Among the entries below, one stretch runs from the line that contains "brown stain highlights" through the line that contains "endometrial cancer (adenocarcinoma)". Repeat that stretch exactly, ends included, and only that.
══ DATA FOR REVIEW
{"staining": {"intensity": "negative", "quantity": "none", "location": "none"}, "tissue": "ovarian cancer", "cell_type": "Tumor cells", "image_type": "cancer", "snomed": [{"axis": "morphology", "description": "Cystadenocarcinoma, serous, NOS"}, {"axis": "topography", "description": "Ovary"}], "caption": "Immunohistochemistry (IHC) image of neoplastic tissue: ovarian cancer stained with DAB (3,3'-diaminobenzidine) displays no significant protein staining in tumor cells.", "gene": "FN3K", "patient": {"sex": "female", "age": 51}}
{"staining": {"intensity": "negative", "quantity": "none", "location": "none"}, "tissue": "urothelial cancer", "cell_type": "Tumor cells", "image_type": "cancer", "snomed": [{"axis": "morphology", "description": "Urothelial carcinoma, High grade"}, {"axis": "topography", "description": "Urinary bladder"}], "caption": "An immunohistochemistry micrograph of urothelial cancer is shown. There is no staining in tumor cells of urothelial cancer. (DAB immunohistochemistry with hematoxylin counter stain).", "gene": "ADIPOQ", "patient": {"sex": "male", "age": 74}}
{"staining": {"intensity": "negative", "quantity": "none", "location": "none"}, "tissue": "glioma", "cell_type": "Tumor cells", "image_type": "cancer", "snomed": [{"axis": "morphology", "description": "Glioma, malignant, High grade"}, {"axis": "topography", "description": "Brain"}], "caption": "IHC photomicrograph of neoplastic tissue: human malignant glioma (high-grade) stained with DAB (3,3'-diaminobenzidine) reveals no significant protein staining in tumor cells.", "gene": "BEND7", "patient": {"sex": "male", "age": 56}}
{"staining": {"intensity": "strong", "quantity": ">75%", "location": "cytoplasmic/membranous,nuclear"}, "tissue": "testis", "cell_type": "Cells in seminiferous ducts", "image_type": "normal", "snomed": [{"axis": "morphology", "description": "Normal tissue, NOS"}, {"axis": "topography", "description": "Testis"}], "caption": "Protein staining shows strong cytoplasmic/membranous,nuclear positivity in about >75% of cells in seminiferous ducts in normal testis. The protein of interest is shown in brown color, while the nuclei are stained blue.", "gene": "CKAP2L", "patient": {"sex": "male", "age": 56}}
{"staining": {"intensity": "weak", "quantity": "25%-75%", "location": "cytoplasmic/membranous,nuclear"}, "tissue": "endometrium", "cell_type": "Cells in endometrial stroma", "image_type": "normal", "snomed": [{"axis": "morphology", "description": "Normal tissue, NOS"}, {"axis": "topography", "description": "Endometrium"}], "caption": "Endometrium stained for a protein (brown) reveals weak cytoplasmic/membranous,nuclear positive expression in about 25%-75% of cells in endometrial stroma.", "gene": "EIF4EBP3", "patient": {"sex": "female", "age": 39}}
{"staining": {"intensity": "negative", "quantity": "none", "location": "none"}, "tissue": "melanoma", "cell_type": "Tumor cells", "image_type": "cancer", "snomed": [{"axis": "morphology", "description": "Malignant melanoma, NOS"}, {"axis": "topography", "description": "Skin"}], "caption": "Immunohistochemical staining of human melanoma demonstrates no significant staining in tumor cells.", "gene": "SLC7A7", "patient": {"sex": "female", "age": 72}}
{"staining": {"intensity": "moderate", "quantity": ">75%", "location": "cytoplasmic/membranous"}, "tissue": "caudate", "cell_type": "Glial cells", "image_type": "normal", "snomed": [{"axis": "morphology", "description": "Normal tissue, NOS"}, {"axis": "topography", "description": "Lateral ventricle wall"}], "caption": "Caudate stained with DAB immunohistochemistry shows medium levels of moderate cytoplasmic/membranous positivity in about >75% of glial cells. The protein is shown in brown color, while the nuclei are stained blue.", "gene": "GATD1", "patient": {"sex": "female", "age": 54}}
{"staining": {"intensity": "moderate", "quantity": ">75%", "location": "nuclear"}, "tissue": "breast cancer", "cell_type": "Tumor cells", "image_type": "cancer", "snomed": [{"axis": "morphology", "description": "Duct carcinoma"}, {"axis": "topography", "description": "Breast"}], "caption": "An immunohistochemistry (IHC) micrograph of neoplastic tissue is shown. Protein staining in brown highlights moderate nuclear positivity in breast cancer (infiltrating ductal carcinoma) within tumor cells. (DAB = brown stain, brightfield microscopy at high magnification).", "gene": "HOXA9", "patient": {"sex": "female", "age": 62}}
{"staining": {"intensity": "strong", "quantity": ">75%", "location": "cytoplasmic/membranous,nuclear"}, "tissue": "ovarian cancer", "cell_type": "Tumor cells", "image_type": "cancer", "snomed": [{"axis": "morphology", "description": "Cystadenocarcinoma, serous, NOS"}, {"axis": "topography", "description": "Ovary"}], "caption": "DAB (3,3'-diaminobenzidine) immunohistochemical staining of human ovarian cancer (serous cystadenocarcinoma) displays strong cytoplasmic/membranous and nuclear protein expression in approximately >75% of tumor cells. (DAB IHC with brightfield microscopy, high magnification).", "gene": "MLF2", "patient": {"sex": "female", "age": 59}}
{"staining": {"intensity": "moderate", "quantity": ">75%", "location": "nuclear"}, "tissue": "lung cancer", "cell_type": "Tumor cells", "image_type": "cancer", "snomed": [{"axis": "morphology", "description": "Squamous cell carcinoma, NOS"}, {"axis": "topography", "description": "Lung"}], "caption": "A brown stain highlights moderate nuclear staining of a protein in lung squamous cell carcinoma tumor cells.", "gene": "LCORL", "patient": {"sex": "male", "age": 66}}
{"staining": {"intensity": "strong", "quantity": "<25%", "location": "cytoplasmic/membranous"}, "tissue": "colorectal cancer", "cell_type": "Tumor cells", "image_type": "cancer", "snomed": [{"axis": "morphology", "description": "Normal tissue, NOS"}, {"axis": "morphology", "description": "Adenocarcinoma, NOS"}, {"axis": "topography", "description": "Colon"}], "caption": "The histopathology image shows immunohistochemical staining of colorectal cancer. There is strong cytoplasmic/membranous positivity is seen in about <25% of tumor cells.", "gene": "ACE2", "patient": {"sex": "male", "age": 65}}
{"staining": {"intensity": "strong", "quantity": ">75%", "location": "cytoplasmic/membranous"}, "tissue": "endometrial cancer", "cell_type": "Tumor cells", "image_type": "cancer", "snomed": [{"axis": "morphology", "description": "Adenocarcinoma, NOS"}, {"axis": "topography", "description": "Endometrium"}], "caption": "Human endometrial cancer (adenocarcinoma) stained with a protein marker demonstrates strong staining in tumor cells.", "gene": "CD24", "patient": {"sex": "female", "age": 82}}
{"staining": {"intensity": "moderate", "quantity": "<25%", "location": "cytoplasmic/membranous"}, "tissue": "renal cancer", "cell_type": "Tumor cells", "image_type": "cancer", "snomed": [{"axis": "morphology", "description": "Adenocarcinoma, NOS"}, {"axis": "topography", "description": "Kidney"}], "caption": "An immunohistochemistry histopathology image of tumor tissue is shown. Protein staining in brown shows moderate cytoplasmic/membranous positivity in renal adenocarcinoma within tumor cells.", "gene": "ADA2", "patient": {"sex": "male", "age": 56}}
════
ANSWER TO THE PROBLEM:
{"staining": {"intensity": "moderate", "quantity": ">75%", "location": "nuclear"}, "tissue": "lung cancer", "cell_type": "Tumor cells", "image_type": "cancer", "snomed": [{"axis": "morphology", "description": "Squamous cell carcinoma, NOS"}, {"axis": "topography", "description": "Lung"}], "caption": "A brown stain highlights moderate nuclear staining of a protein in lung squamous cell carcinoma tumor cells.", "gene": "LCORL", "patient": {"sex": "male", "age": 66}}
{"staining": {"intensity": "strong", "quantity": "<25%", "location": "cytoplasmic/membranous"}, "tissue": "colorectal cancer", "cell_type": "Tumor cells", "image_type": "cancer", "snomed": [{"axis": "morphology", "description": "Normal tissue, NOS"}, {"axis": "morphology", "description": "Adenocarcinoma, NOS"}, {"axis": "topography", "description": "Colon"}], "caption": "The histopathology image shows immunohistochemical staining of colorectal cancer. There is strong cytoplasmic/membranous positivity is seen in about <25% of tumor cells.", "gene": "ACE2", "patient": {"sex": "male", "age": 65}}
{"staining": {"intensity": "strong", "quantity": ">75%", "location": "cytoplasmic/membranous"}, "tissue": "endometrial cancer", "cell_type": "Tumor cells", "image_type": "cancer", "snomed": [{"axis": "morphology", "description": "Adenocarcinoma, NOS"}, {"axis": "topography", "description": "Endometrium"}], "caption": "Human endometrial cancer (adenocarcinoma) stained with a protein marker demonstrates strong staining in tumor cells.", "gene": "CD24", "patient": {"sex": "female", "age": 82}}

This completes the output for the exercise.